The roster of the Charlotte Hornets has been improving over the last few years, but there are still gaps to fill. Opportunities to retool the roster are going to be somewhat limited this offseason, which makes the draft so much more important to the franchise. Thankfully, they've had success with their draft picks in recent years, even though it hasn't necessarily resulted in long-term success just yet. Regardless, the Hornets have a solid young core of players to build around. What should the Hornets be looking for in this year's draft?
I don't think they should limit themselves to filling a certain position, but I don't think they should take a pure big man in the first round either given what's already on the roster. That said, taking the best player available is normally the right move, even if that player is at a position without need. Going about a draft thinking "take a point guard here" or "make sure you draft a wing player" isn't necessary as long as you have a competent NBA roster, which the Hornets do have now. Still, there are several things the Hornets should be looking for.

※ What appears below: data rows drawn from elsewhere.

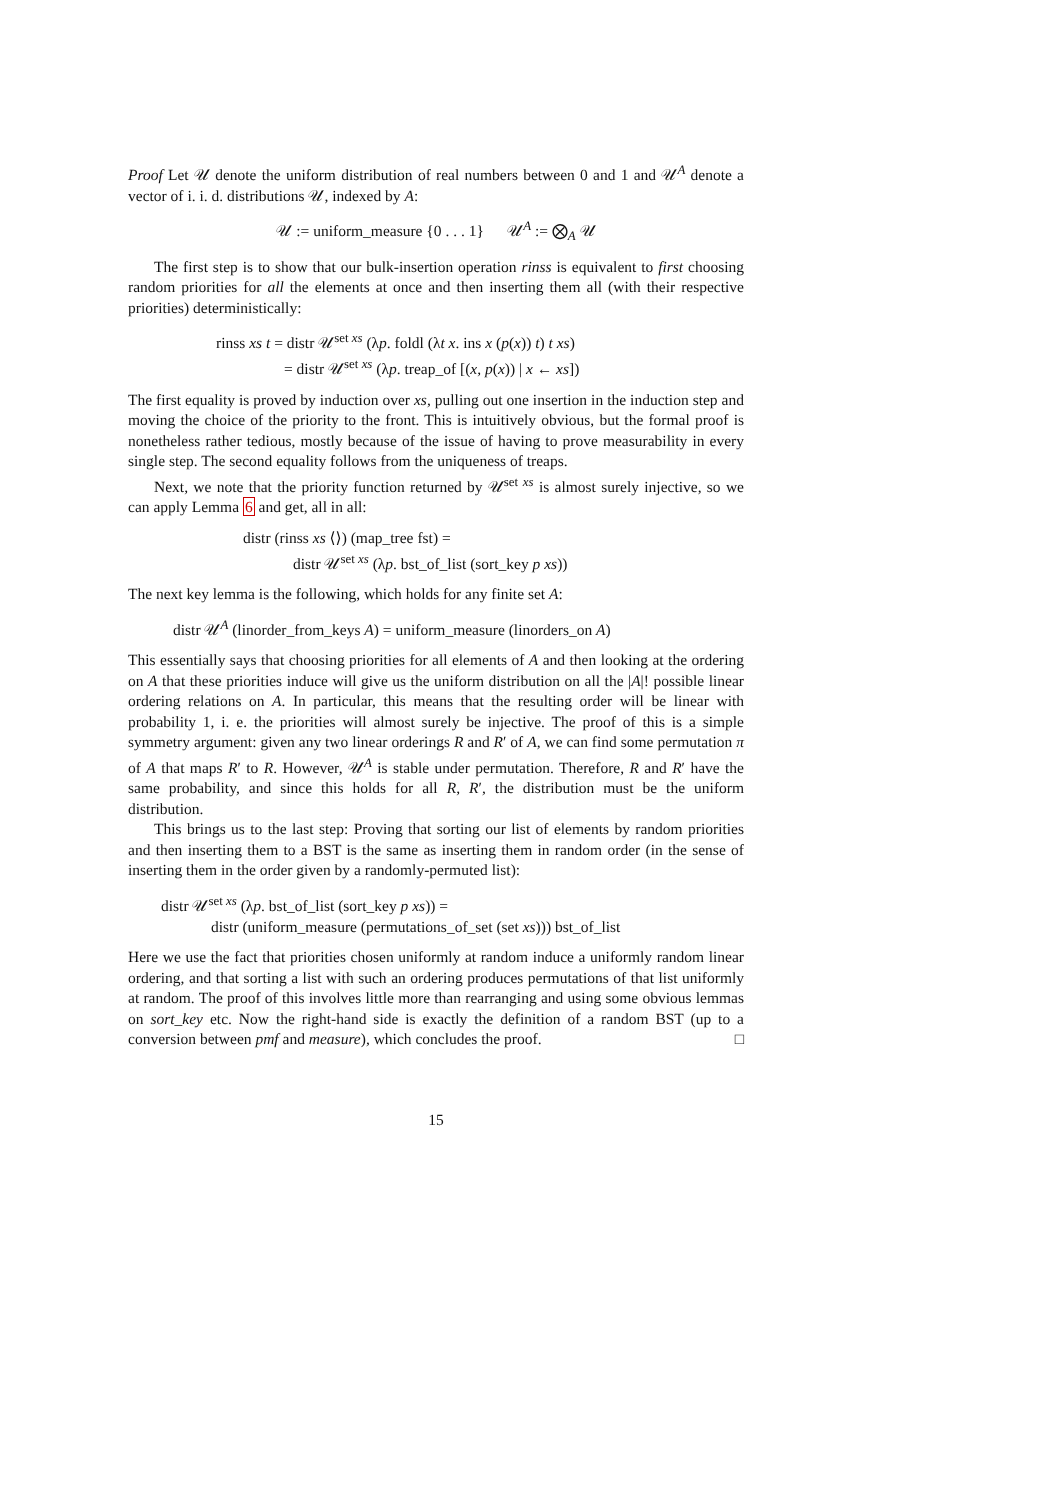Proof Let 𝒰 denote the uniform distribution of real numbers between 0 and 1 and 𝒰<sup>A</sup> denote a vector of i. i. d. distributions 𝒰, indexed by A:
𝒰 := uniform_measure {0 . . . 1} 𝒰<sup>A</sup> := ⨂<sub>A</sub> 𝒰
The first step is to show that our bulk-insertion operation rinss is equivalent to first choosing random priorities for all the elements at once and then inserting them all (with their respective priorities) deterministically:
rinss xs t = distr 𝒰<sup>set xs</sup> (λp. foldl (λt x. ins x (p(x)) t) t xs)
= distr 𝒰<sup>set xs</sup> (λp. treap_of [(x, p(x)) | x ← xs])
The first equality is proved by induction over xs, pulling out one insertion in the induction step and moving the choice of the priority to the front. This is intuitively obvious, but the formal proof is nonetheless rather tedious, mostly because of the issue of having to prove measurability in every single step. The second equality follows from the uniqueness of treaps.
Next, we note that the priority function returned by 𝒰<sup>set xs</sup> is almost surely injective, so we can apply Lemma 6 and get, all in all:
distr (rinss xs ⟨⟩) (map_tree fst) =
distr 𝒰<sup>set xs</sup> (λp. bst_of_list (sort_key p xs))
The next key lemma is the following, which holds for any finite set A:
distr 𝒰<sup>A</sup> (linorder_from_keys A) = uniform_measure (linorders_on A)
This essentially says that choosing priorities for all elements of A and then looking at the ordering on A that these priorities induce will give us the uniform distribution on all the |A|! possible linear ordering relations on A. In particular, this means that the resulting order will be linear with probability 1, i. e. the priorities will almost surely be injective. The proof of this is a simple symmetry argument: given any two linear orderings R and R′ of A, we can find some permutation π of A that maps R′ to R. However, 𝒰<sup>A</sup> is stable under permutation. Therefore, R and R′ have the same probability, and since this holds for all R, R′, the distribution must be the uniform distribution.
This brings us to the last step: Proving that sorting our list of elements by random priorities and then inserting them to a BST is the same as inserting them in random order (in the sense of inserting them in the order given by a randomly-permuted list):
distr 𝒰<sup>set xs</sup> (λp. bst_of_list (sort_key p xs)) =
distr (uniform_measure (permutations_of_set (set xs))) bst_of_list
Here we use the fact that priorities chosen uniformly at random induce a uniformly random linear ordering, and that sorting a list with such an ordering produces permutations of that list uniformly at random. The proof of this involves little more than rearranging and using some obvious lemmas on sort_key etc. Now the right-hand side is exactly the definition of a random BST (up to a conversion between pmf and measure), which concludes the proof. □
15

This shouldn't be a surprise to anyone: The Hornets finished last in the NBA in effective field goal percentage, last in the NBA in 3-point percentage, and second-to-last in 2-point percentage. That's very bad, and clearly something that the front office needs to consider addressing. But should the Hornets look at a pure shooter as opposed to a more well-rounded player who makes shooting a small, but important, part of his game?
Probably not in the first round; some dead-eye shooters like Jimmer Fredette and Doug McDermott have struggled to see consistent floor time in the NBA, even when they are making their shots. That's not something the Hornets can afford to use a top-ten pick on at this point. Thankfully, there's only one pure shooter like this among this year's potential lottery picks, and that's Devin Booker, and Booker is a better all-around player than Fredette and McDermott.
The Hornets can't afford to take a player whose skillset is limited to shooting. They need somebody who can see the floor for extended periods of time, which makes specialists a liability. Whether that upgrade in shooting comes through drafting, free agency, or a trade is another question altogether, but the Hornets will need shooting in order to go to the next level.
With players like Michael Kidd-Gilchrist, Cody Zeller, Bismack Biyombo (who is a restricted free agent, but one who the Hornets should re-sign), and Noah Vonleh already on the roster, the Hornets have a squad of players that can play multiple roles. Why limit their potential impact by using their first-round pick on a one-dimensional prospect? This ties back to the discussion of the pure shooter a bit in that they do need to take a player who can perform a variety of tasks.
It's not that the Hornets need to draft a guy who can jump like Zach LaVine or someone who's as strong as LeBron James, but it would surely make Steve Clifford happier if he had another player whose physical gifts make him capable of playing sound defense. Athleticism would certainly help the offense too, but Clifford's proven he can make defensive contributors out of players who typically aren't known for their defensive prowess. And if the draft picks are talented offensively too, that's a recipe for success.
The Hornets' perimeter players aren't players who can easily create shots for themselves near the rim. There are a couple guys who are capable of doing that, but it's not a big part of any of their games at this point. Even with an offense centered around Al Jefferson limiting opportunities for drives, there's nobody on the Hornets comparable toManu Ginobili. Getting a player who can get to the rim easily would provide a lot of options for the Hornets offensively.
Of course, it will probably be difficult to find a player who can capably demonstrate all of these things during his career, let alone his rookie season. Drafting a player who is legitimately good in two or three of these areas is the goal. The Hornets don't need a home run, but they can't afford a single either.